No caso a recorrente aderiu a um propósito comum, entrando na residência dos co-arguidos, assistindo impávida à agressão ao ofendido para que entregasse o dinheiro, levando a ofendida para o quarto onde também lhe era exigido dinheiro e impedindo-a de dali sair, enquanto os co-arguidos se apoderavam de dinheiro e de 2 telemóveis, abandonando depois a residência dos ofendidos com os co-arguidos.
Esta actuação conjunta, em execução e plano, integra o conceito de autoria fornecido pelo art. 26º do Cód. Penal, sendo que os arguidos adoptaram, cada um deles, as condutas que iriam conduzir ao fim almejado, ainda que o modo de execução de algumas tarefas possa ser mais expressivo que a actuação de outro, mas sempre com actuações coerentes em função do objectivo comum. Significa isto que todos os participantes tiveram o domínio do plano e da execução, não obstante as diversas tarefas de cada – o que distingue a actuação da recorrente da mera cumplicidade (que se limita a prestar auxílio a quem detiver o domínio do facto) e a torna co-autora.
Pelo que forçoso é concluir pela correcção da integração jurídica.
Da medida das penas
Ambos os recorrentes alegam a excessividade das penas aplicadas,
O recorrente DD alega que os factos foram praticados num contexto de forte necessidade de obtenção de bens para prover à sua dependência de substâncias de estupefacientes e que actualmente integra um programa de substituição opiácea em contexto prisional por, finalmente, ter tomado consciência dos comportamentos desviantes que vinha assumindo para satisfazer o referido vício, estando verdadeiramente decidido a arrepiar caminho. Lembra que o demérito do crime de roubo, levado a cabo pelo recorrente contra a ofendida JJ, mostra-se esbatido pela circunstância de não ter lhe ter infligido qualquer agressão, defendendo que as penas parcelares, em especial a aplicada ao roubo perpetrado contra a mencionada ofendida, deverão ser substancialmente reduzidas. defendendo a aplicação de penas perto do limite mínimo e que permitam a suspensão da respectiva execução.
A recorrente GG diz que apenas participou nos factos por ser namorada do co-arguido DD e que o acórdão recorrido não atendeu ao contributo efetivo da arguida para os factos, à sua personalidade e às suas circunstâncias pessoais e compromete de forma severa a sua reinserção social. Entende que a pena que lhe coubesse devia ser especialmente atenuada.

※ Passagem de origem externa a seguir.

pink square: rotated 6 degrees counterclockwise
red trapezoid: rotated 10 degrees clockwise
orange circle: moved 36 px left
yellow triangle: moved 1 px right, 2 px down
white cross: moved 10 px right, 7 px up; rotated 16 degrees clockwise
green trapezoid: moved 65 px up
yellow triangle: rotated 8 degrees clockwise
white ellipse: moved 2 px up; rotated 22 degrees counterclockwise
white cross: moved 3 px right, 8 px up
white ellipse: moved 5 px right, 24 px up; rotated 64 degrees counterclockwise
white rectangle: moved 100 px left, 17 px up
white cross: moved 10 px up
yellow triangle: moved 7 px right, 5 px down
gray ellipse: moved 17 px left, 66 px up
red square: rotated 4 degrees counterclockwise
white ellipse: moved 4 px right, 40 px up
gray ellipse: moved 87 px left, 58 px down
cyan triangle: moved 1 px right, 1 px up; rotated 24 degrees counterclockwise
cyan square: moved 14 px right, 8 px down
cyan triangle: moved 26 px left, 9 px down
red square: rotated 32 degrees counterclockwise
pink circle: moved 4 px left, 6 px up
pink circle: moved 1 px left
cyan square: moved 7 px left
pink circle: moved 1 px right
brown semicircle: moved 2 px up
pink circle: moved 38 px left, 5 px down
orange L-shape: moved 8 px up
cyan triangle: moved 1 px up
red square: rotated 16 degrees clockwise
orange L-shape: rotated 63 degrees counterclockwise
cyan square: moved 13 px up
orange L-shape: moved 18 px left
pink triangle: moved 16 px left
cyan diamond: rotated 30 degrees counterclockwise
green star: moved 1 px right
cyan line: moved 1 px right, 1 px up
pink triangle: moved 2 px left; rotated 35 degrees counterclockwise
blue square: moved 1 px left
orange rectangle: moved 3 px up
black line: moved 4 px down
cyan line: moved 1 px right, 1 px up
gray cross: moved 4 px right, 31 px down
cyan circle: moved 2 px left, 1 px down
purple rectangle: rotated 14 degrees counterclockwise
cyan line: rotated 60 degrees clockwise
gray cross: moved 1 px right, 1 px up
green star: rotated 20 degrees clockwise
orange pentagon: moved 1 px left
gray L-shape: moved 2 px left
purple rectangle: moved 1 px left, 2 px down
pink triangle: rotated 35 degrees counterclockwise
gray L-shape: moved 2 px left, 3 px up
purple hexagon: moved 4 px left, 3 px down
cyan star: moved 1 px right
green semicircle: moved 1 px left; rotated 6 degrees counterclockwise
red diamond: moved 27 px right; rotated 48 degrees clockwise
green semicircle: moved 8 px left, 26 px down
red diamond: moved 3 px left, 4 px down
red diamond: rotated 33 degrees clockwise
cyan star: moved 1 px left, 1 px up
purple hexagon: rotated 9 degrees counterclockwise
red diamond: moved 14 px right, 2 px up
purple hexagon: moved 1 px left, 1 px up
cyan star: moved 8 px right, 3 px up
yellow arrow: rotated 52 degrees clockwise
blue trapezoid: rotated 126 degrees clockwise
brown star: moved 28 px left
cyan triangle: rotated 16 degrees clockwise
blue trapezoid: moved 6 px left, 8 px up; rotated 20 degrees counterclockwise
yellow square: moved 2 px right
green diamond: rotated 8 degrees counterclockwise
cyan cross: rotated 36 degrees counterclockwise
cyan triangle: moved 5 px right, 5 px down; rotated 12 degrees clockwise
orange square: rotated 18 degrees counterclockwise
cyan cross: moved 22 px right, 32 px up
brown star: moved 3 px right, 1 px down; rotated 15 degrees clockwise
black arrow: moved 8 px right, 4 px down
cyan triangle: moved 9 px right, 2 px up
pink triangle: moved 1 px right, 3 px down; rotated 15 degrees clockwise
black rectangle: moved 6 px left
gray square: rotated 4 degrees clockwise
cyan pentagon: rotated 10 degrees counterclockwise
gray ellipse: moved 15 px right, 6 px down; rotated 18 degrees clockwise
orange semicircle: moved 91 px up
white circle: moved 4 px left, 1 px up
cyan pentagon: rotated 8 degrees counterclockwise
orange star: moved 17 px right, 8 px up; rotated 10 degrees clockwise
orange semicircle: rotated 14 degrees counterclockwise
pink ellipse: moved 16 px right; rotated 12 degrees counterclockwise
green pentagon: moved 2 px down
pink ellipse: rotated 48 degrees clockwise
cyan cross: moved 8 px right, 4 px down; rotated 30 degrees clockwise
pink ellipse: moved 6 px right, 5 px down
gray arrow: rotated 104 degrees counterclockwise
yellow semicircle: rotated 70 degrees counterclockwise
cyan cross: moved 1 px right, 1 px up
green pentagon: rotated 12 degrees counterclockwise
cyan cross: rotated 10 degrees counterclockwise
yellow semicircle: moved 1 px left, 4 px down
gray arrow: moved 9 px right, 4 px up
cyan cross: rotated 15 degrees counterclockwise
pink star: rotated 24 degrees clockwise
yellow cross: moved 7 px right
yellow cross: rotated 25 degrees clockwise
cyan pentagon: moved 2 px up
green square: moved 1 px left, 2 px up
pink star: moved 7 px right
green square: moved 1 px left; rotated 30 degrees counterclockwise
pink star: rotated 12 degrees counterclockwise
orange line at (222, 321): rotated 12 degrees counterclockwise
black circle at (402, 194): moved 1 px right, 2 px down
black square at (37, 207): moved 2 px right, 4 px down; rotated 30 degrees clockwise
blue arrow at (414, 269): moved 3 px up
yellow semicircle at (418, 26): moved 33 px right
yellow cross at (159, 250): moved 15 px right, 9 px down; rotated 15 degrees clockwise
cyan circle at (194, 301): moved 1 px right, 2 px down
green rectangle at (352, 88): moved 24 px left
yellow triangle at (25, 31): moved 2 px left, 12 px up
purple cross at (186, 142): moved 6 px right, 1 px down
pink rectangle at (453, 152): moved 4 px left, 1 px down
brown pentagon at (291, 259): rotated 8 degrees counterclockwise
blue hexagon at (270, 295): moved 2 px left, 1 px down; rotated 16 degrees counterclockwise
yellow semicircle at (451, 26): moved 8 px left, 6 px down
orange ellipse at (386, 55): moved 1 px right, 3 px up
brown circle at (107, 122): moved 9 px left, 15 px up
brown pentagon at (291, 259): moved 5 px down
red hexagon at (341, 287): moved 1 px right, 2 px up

Relativamente à medida das penas, disse o Tribunal recorrido:
(…)
Para a determinação da medida concreta da pena, nos termos do artigo 71.º do Código Penal, atender-se-á à culpa do agente e às exigências de prevenção, ponderando ainda todas as circunstâncias que, não fazendo parte do tipo de crime, depuserem a favor do agente ou contra ele, considerando nomeadamente as circunstâncias previstas nas diversas alíneas do artigo 71.º, n.º 2 do Código Penal. O limite superior da pena é pois o da culpa do agente. O limite mínimo é o que resulta da aplicação dos princípios de prevenção geral positiva segundo os quais a pena deve neutralizar o efeito negativo do crime na comunidade e fortalecer o seu sentimento de justiça e de confiança na validade das normas violadas, além de constituir um elemento dissuasor. Daí para cima, a medida exata da pena é a que resulta das regras da prevenção especial de socialização; é a medida necessária à reintegração do indivíduo na sociedade.
O crime de roubo agravado, p. e p. pelo 210.º, n.ºs 1 e 2, b), com referência aos artigos. 204.º, n.º 2, e), 202.º, d), todos do Código Penal, é punido com pena de 3 (três) anos a 15 (quinze) anos de prisão.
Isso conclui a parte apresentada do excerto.